Computes the sum of double-precision floating-point strided array elements, ignoring NaN values and using pairwise summation.

#include "stdlib/blas/base/shared.h"

const double x[] = { 1.0, 2.0, 0.0/0.0, 4.0 };
CBLAS_INT n = 0;

double v = stdlib_strided_dnannsumpw( 4, x, 1, &n );
// returns 7.0

The function accepts the following arguments:

  • N: [in] CBLAS_INT number of indexed elements.
  • X: [in] double* input array.
  • strideX: [in] CBLAS_INT stride length.
  • n: [out] CBLAS_INT* pointer for storing the number of non-NaN elements.
double stdlib_strided_dnannsumpw( const CBLAS_INT N, const double *X, const CBLAS_INT strideX, CBLAS_INT *n );

stdlib_strided_dnannsumpw_ndarray( N, *X, strideX, offsetX, *n )
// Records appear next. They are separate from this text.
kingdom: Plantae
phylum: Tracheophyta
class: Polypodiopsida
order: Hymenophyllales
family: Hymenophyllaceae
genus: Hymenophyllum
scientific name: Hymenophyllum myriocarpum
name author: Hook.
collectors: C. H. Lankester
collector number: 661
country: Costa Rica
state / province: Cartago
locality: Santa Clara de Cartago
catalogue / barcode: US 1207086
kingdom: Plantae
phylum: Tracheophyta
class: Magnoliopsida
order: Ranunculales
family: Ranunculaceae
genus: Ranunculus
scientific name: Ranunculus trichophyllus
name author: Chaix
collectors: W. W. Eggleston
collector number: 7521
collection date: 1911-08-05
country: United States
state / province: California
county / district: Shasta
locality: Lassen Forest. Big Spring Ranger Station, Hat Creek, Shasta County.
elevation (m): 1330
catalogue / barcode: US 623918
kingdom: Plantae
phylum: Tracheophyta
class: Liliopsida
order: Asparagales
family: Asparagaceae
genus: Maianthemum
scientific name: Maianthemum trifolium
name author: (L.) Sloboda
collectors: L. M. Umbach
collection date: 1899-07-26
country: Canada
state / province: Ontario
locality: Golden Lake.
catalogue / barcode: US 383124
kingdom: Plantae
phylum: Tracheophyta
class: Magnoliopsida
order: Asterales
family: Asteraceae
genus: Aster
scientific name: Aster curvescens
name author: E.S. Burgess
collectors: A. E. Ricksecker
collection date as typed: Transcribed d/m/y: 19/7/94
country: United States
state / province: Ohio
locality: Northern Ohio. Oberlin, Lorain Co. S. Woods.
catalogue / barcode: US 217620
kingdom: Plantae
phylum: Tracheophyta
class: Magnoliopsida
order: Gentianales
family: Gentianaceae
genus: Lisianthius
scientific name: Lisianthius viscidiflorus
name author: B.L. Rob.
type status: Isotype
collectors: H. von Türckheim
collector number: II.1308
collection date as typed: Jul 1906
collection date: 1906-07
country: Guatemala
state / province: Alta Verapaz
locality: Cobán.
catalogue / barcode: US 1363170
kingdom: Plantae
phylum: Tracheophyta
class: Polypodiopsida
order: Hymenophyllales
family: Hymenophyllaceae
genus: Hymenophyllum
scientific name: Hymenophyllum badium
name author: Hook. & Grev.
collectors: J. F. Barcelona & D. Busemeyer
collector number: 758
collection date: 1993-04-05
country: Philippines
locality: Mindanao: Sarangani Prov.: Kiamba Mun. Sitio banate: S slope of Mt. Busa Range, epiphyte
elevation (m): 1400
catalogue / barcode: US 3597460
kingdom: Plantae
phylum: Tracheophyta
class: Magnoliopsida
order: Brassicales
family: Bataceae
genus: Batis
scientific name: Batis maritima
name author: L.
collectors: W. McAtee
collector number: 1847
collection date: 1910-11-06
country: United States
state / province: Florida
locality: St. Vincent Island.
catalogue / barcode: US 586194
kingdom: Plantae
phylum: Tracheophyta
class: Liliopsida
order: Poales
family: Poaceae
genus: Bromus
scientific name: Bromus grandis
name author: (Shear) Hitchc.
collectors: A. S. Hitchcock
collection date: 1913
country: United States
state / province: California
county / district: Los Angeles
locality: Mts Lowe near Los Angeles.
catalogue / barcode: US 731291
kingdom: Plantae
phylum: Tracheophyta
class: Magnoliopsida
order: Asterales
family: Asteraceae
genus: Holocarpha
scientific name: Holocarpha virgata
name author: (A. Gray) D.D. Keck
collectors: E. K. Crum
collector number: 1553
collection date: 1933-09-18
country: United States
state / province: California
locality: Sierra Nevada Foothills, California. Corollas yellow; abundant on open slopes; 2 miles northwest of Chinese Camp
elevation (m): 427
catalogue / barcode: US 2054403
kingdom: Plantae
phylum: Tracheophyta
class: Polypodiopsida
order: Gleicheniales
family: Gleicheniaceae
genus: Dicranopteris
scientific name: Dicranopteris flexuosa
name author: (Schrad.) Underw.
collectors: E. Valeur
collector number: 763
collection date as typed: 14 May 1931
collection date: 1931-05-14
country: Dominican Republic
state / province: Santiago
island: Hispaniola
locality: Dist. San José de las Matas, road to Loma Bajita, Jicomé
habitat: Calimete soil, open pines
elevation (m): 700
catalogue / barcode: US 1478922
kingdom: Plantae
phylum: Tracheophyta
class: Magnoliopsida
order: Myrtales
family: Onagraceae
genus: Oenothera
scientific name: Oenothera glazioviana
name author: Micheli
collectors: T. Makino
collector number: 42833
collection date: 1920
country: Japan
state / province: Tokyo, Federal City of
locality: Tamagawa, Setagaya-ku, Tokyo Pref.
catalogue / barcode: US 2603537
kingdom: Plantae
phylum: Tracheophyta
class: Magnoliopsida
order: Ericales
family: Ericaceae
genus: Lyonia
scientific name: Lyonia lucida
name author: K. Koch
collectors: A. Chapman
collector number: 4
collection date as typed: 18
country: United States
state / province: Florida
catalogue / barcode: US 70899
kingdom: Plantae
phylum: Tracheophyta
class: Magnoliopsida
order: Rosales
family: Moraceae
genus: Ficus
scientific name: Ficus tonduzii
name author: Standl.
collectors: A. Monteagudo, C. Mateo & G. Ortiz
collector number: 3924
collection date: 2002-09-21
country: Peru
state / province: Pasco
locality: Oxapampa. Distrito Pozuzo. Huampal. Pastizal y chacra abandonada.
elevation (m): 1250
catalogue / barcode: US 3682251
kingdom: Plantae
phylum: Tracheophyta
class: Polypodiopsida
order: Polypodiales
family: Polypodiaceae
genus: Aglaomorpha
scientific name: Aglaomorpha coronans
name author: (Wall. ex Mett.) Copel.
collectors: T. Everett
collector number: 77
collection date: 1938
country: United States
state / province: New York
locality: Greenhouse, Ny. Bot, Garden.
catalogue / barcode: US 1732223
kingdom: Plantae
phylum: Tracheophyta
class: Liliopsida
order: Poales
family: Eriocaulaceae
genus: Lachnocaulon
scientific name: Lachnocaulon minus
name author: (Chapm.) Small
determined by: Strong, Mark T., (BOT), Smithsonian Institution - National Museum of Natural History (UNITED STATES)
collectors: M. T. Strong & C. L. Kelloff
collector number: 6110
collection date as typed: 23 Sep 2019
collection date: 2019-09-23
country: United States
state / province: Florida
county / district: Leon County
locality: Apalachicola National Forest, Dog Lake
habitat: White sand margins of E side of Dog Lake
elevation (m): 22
Computes the sum of double-precision floating-point strided array elements, ignoring NaN values and using pairwise summation and alternative indexing semantics.

#include "stdlib/blas/base/shared.h"

const double x[] = { 1.0, 2.0, 0.0/0.0, 4.0 };
CBLAS_INT n = 0;

double v = stdlib_strided_dnannsumpw_ndarray( 4, x, 1, 0, &n );
// returns 7.0

The function accepts the following arguments:

  • N: [in] CBLAS_INT number of indexed elements.
  • X: [in] double* input array.
  • strideX: [in] CBLAS_INT stride length.
  • offsetX: [in] CBLAS_INT starting index.
  • n: [out] CBLAS_INT* pointer for storing the number of non-NaN elements.
double stdlib_strided_dnannsumpw_ndarray( const CBLAS_INT N, const double *X, const CBLAS_INT strideX, const CBLAS_INT offsetX, CBLAS_INT *n );

Examples

#include "stdlib/blas/ext/base/dnannsumpw.h"
#include "stdlib/blas/base/shared.h"
#include <stdio.h>

int main( void ) {
    // Create a strided array:
    const double x[] = { 1.0, 2.0, 3.0, 4.0, 5.0, 6.0, 7.0, 8.0, 0.0/0.0, 0.0/0.0 };

    // Specify the number of elements:
    const int N = 5;

    // Specify the stride length:
    const int strideX = 2;

    // Initialize a variable for storing the number of non-NaN elements:
    CBLAS_INT n = 0;

    // Compute the sum:
    double v = stdlib_strided_dnannsumpw( N, x, strideX, &n );

    // Print the result:
    printf( "sum: %lf\n", v );
    printf( "n: %"CBLAS_IFMT"\n", n );
}

References

  • Higham, Nicholas J. 1993. "The Accuracy of Floating Point Summation." SIAM Journal on Scientific Computing 14 (4): 783–99. doi:10.1137/0914050.

See Also

  • @stdlib/blas/ext/base/dnannsum: calculate the sum of double-precision floating-point strided array elements, ignoring NaN values.
  • @stdlib/blas/ext/base/dnannsumkbn: calculate the sum of double-precision floating-point strided array elements, ignoring NaN values and using an improved Kahan–Babuška algorithm.
  • @stdlib/blas/ext/base/dnannsumkbn2: calculate the sum of double-precision floating-point strided array elements, ignoring NaN values and using a second-order iterative Kahan–Babuška algorithm.
  • @stdlib/blas/ext/base/dnannsumors: calculate the sum of double-precision floating-point strided array elements, ignoring NaN values and using ordinary recursive summation.
  • @stdlib/blas/ext/base/dsumpw: calculate the sum of double-precision floating-point strided array elements using pairwise summation.